The purpose of JDBC is to provide a standard interface for communication with a large number of different databases.
What are the steps involved in setting up a connection between a Java application and a database, when using JDBC?
The steps involved in setting up the communication are:
1 the application causes the database driver to be loaded;
2 the application requests a connection for a particular database, and the driver manager requests all registered drivers to respond with a connection;
3 the driver manager returns a connection to the application;
4 communication through the JDBC connection to the database.
Why is a DBMS not able to offer concurrency control for distributed transactions?
database management system (DBMS)
Each DBMS has one resource manager. A distributed transaction involves objects residing in several locations held in several databases, and will require more than one resource manager to manage the concurrency control.
What is the default setting for transaction processing when executing SQL statements?
The default setting of the Connection object is that each SQL statement is treated as a transaction.
How can the default setting be altered?
The default setting can be altered with the command setAutoCommit(false), in which case all the statements after that are treated as forming part of one transaction, which will finish as soon as the commit or the rollback command is executed.
Explain how we can deal with possible SQLExceptions occurring during the execution of SQL statements arriving from a Java application.
The SQL statements that form one transaction should be grouped in a try–catch clause. If an exception occurs during one of the statements being executed, this can be caught, and the transaction can then be rolled back using the rollback method.
What is the point of having transaction isolation levels?
For some applications it may be appropriate to fine-tune the concurrency control, based on allowing certain types of read to happen.
Explain the different forms of read: dirty read, non-repeatable read and phantom read.
A dirty read occurs if a transaction reads values that are written by another transaction that hasn’t committed yet.
A non-repeatable read occurs if a transaction reads the same object twice during execution and finds a different value the second time, although the transaction has not changed the value in the meantime.

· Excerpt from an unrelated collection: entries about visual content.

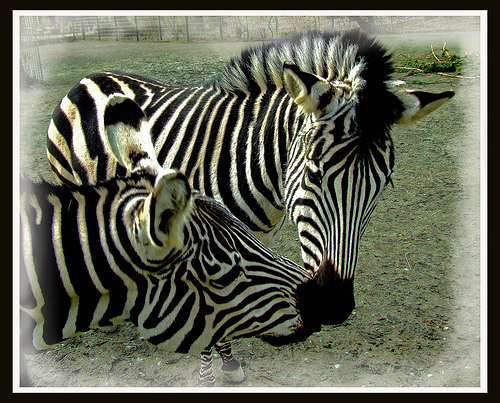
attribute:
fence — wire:
[32, 16, 294, 41]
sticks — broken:
[399, 57, 472, 90]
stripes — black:
[326, 194, 348, 232]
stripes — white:
[170, 117, 276, 161]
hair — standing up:
[214, 28, 397, 93]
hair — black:
[341, 51, 403, 154]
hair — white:
[251, 49, 379, 75]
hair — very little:
[65, 167, 157, 191]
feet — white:
[197, 356, 275, 379]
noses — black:
[272, 255, 370, 343]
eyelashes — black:
[362, 137, 411, 197]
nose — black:
[287, 256, 361, 356]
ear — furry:
[132, 164, 231, 261]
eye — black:
[189, 258, 261, 296]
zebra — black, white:
[57, 33, 427, 328]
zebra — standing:
[58, 42, 398, 358]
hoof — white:
[188, 350, 300, 384]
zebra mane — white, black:
[223, 27, 418, 88]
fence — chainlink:
[23, 31, 312, 73]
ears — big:
[249, 69, 456, 161]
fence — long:
[4, 14, 249, 52]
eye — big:
[193, 246, 282, 292]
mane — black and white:
[173, 14, 393, 154]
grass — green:
[353, 230, 470, 377]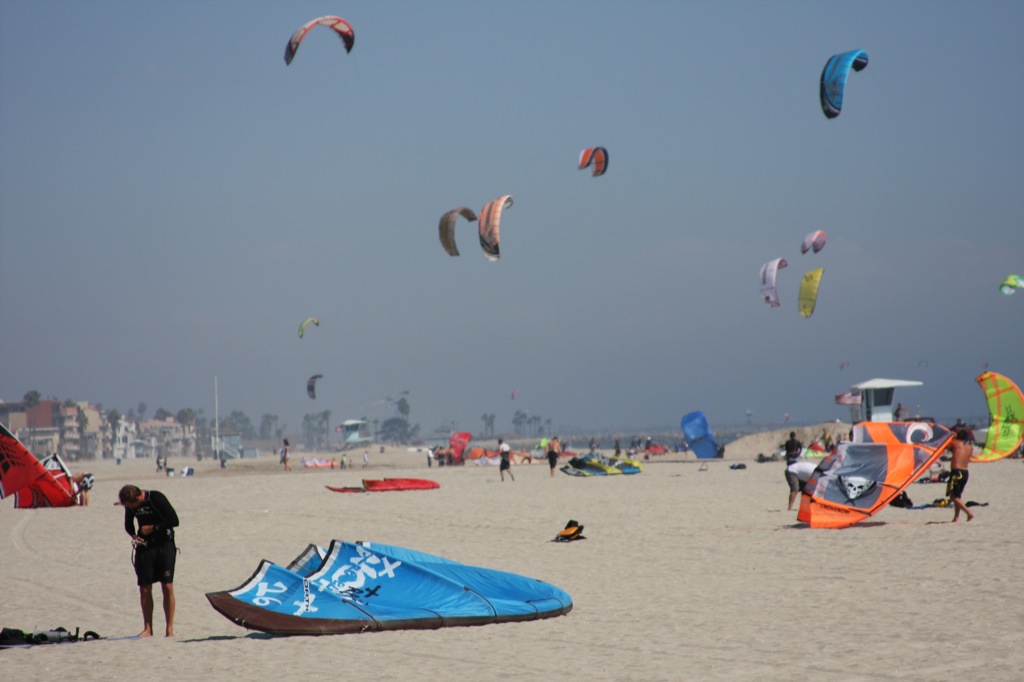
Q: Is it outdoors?
A: Yes, it is outdoors.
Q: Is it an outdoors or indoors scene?
A: It is outdoors.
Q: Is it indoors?
A: No, it is outdoors.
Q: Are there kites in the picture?
A: Yes, there is a kite.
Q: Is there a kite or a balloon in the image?
A: Yes, there is a kite.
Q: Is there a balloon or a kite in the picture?
A: Yes, there is a kite.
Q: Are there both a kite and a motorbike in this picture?
A: No, there is a kite but no motorcycles.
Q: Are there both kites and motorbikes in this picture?
A: No, there is a kite but no motorcycles.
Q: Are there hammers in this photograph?
A: No, there are no hammers.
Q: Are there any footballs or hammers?
A: No, there are no hammers or footballs.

A phantom read occurs when a transaction re-executes a query, returning a set of data that satisfies the condition in the query, and finds that the set of data has changed as a result of another recently committed transaction.
Give two strategies for the replication of data.
Two strategies for the replication of data are synchronous and asynchronous replication.
In synchronous replication all replicas of a data item are updated at the same time, when a data item is being updated. A transaction cannot commit unless all replicas will be updated.
In asynchronous replication the replicas are updated after the source has been updated.
Differentiate between three forms of ownership for the replication of data.
Three forms of ownership for the replication of data are:
- master–slave ownership – only the master site is permitted to make updates;
- workflow ownership – permission to update the data moves along a certain path;
- update anywhere ownership – permission is equally shared between peers.
What do we mean by transparent management of a distributed DBMS? How does this apply to fragmentation and replication?
database management system (DBMS)
Transparent management is an important aim of a distributed DBMS, meaning that to the user of such a system it should appear as if they are dealing with just one database.
The management of the distribution involves hiding the low-level details of where everything is stored exactly (fragmentation) and whether there are several copies of each data item (replication).
What does the 2PC protocol aim to achieve?
2 phaze commit (2PC)
The aim of 2PC is that the committing of a distributed transaction is done atomically – that is, either the entire transaction has taken place and its effects are made durable, or it is as if nothing has happened.